Ana Pereira, MD: Glutamatergic Dysfunction in Cognitive Aging: Riluzole in Mild Cognitive Impairment and Normal Cognitive Aging. Cognitive aging is a major source of disability and its prevalence will increase as the population ages. The paucity of effective treatments for cognitive aging disorders makes it important to focus on developing novel therapeutics. Riluzole, a glutamate modulator agent with a good safety profile in humans, will be tested in patients with mild cognitive disorder and normal cognitive aging patients with cognitive complaints. Cognitive functional changes, along with in vivo biomarkers such as MR spectroscopy and cerebral perfusion studies will be evaluated in these patient populations.

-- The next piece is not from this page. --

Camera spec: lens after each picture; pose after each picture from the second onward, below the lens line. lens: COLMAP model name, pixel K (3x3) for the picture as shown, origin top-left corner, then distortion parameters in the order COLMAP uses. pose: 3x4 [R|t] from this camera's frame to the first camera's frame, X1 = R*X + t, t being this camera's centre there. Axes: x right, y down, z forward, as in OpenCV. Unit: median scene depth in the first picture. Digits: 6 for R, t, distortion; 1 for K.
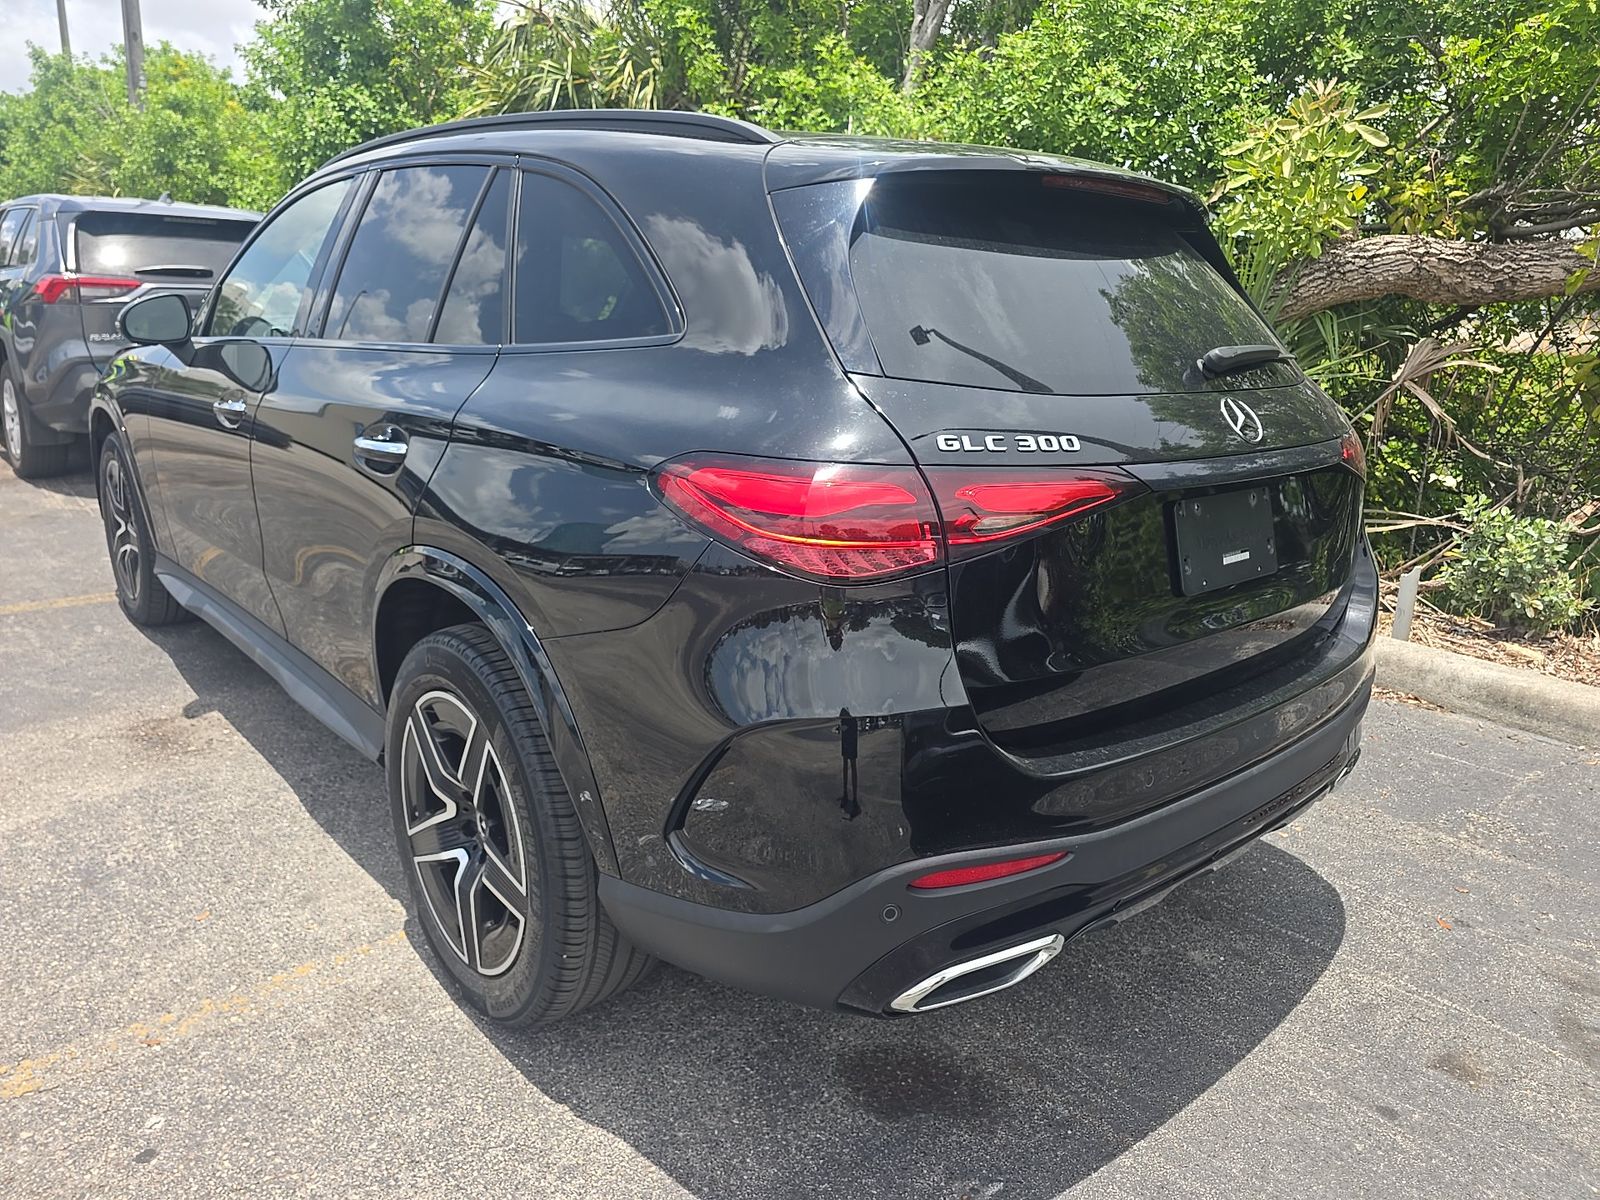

Jeremy Segal, MD, PhD: Intrinsic and Extrinsic Aging-Related Changes In Epidermal Stem Cells and Their Impact on Skin Aging. The project will have important implications not only for stem cell biology and aging in general, but will help shed light on some of the intricacies of tissue organization and its inherently complex cellular intercommunication.

Ana Tuyama, MD: Gene and MmicroRNA Expression Profile of Hepatocytes and Hepatic Stellate Cells from Obese Patients in Defined Stages of Non-Alcoholic Fatty Liver Disease. Non-Alcoholic Fatty Liver Disease (NAFLD) is the most common cause of chronic liver disease (CLD) in the Western World, affecting approximately 34% of the US population. The rates of NAFLD are rising and parallel the alarming epidemics of diabetes and obesity. This project will study the gene and microRNA (miRNA) expression pattern of hepatocytes and hepatic stellate cells in histologically and clinically defined stages of NAFLD in morbidly obese patients undergoing bariatric surgery. A more detailed analysis at the molecular level will help identify genes and highlight pathways that contribute to disease progression.